Stroke Zone | “Porque Respiramos Squash!”, por Luís Ferreira

Stroke Zone, por Luís Ferreira
Stroke Zone é um espaço dedicado a artigos de opinião assinados por Luís Ferreira, Presidente da Federação Nacional de Squash e Head Coach no Quinta da Marinha Racket Club, e/ou seus convidados.

Às vezes pergunto a mim próprio: Como viemos aqui parar? O que nos fez enveredar por este caminho que faz com que estejamos hoje a liderar o rumo da Federação Nacional de Squash? Porque nos metemos nisto?

A resposta a este “Porquê” tem sido a grande responsável por todas as alterações que o Squash tem experienciado nos últimos 4 anos, mas já lá vamos…

Reza a história, e de acordo com os registos da World Squash Federation, que o Squash terá nascido algures no século XIX, nos limites de Londres, em Harrow School. Em Portugal, e pelo testemunho do intitulado por muitos como o “pai do squash em Portugal”, o Professor José Pimenta, o primeiro court de squash terá nascido em 1910, na Madeira, no British Country Club (atualmente Quinta Magnólia) por influência das famílias inglesas que se instalaram na Ilha da Madeira. Hoje em dia o Squash está, felizmente, representado em grande parte do território nacional.

No entanto e pese embora o Squash já tenha uma história com mais de século e meio, praticado por mais de 20 milhões de jogadores em cerca de 185 países e ser reconhecido como um dos desportos mais saudáveis do Mundo, como atestam alguns estudos amplamente divulgados, é uma modalidade que ainda não conseguiu ser inscrita como um desporto olímpico e que, em Portugal, já teve uma altura em que era o “desporto da moda”, tendo depois perdido algum destaque e fulgor – mas Porquê?… deixo esta reflexão assim como a história do squash em portugal até a um passado recente para as próximas colunas…

Mas vamos lá então ao Squash em Portugal nos últimos 4 anos!

Atrevo-me a falar deste período em particular pois o mesmo coincide com o mandato da atual Direção da Federação Nacional de Squash, a qual se comprometeu a fazer com que o Squash possa novamente retomar o seu rumo e o estatuto que merece!
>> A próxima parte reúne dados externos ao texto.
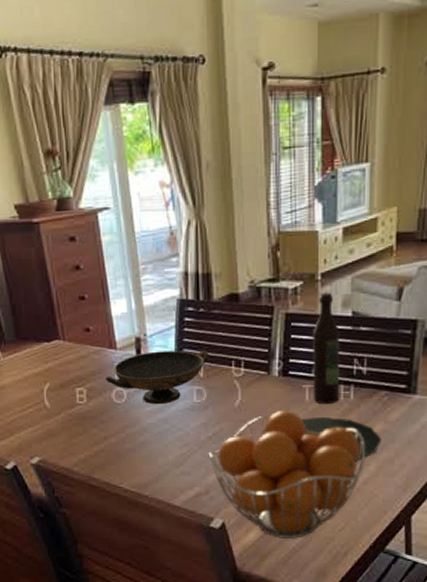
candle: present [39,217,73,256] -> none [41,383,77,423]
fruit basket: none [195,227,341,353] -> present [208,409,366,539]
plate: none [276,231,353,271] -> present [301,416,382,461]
Para isso foi necessário repensar o Squash, fazer quase um “Reset” e como se diz na gíria “dar um passo atrás” para depois dar um pulo olímpico ao estilo do nosso grande atleta Nelson Évora!

Tem sido de facto uma caminhada repleta de “Porquês” para todos nós mas tem sido exatamente o espírito resiliente e irrequieto que nos carateriza que levou a que conseguíssemos duplicar o atual número de filiados ativos, que fez nascer um Circuito Nacional de Juniores, que fez com que os nossos treinadores de squash sejam hoje reconhecidos perante o Instituto português do Desporto e da Juventude de Portugal, que incentivou e fez renascer o espírito de clubes nesta comunidade que conta atualmente com 23 clubes de squash e uma Associação que são os principais motores do atual modelo organizativo das competições a nível nacional, que trouxe a Portugal novamente a organização de grandes eventos internacionais – o Europeu de Sub 15 /17 em 2015, o Europeu de Sub 19 em 2017 (considerado pela tutela internacional como uma das melhores organizações dos últimos anos!), que fez com que os nossos juniores voltassem aos importantes palcos competitivos europeus, o regresso da seleção sénior ao Campeonato da Europa (tendo sido campeã da 3.ª Divisão e ter ascendido à 2.ª Divisão da Europa, onde se encontra atualmente) e também o reforço no apoio às organizações de eventos da PSA (Professional Squash Association), como o afamado e acarinhado internacionalmente Torneio Internacional da Madeira e alguns outros torneios desta associação profissional realizados em diversos locais do país (Porto, Anadia, Estarreja, Lisboa, Tomar) e por fim mas não menos importante, um enorme trabalho de fundo em retomar o Estatuto de Utilidade Pública, o qual já tem um parecer favorável da Procuradoria do Conselho de Ministros e aguarda a formalização final em sede própria.

E novamente o Porquê?

… Porque simplesmente todos nós Respiramos Squash!